- **EXERCISE REQUIREMENTS**
When you copy the data, keep every line exactly as written and skip the pictures.

- **SUPPLIED INFORMATION**
- Opening Delimiter -

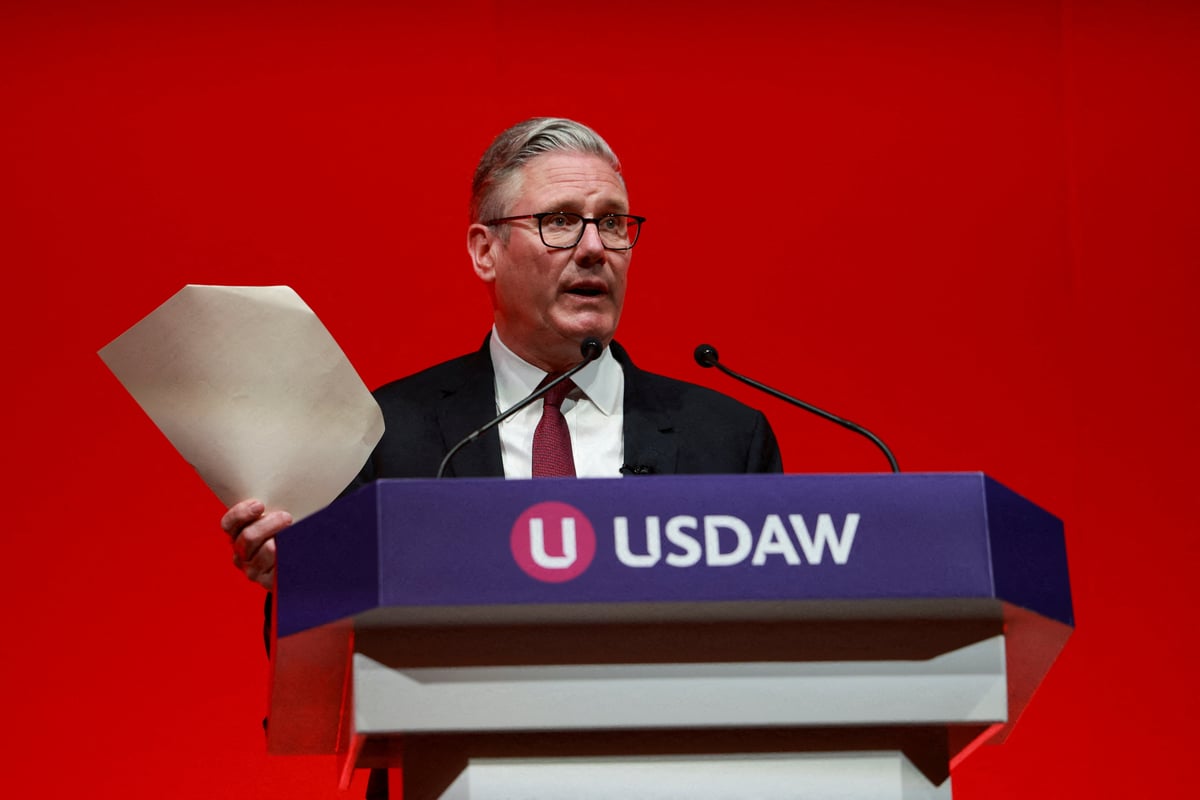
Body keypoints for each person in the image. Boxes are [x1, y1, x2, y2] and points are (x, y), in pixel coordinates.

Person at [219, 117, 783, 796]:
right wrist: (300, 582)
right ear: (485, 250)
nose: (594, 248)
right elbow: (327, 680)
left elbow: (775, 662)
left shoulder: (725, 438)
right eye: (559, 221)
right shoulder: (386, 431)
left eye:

- Closing Delimiter -

- **ANSWER TO THIS EXERCISE**
Body keypoints for each person in the image. Boxes are [x1, y1, x2, y2] and points are (x, y), in pixel coordinates.

Person at [219, 117, 783, 796]:
right wrist: (300, 582)
right ear: (485, 250)
nose: (594, 248)
right elbow: (327, 680)
left elbow: (775, 662)
left shoulder: (725, 438)
right eye: (559, 221)
right shoulder: (386, 431)
left eye:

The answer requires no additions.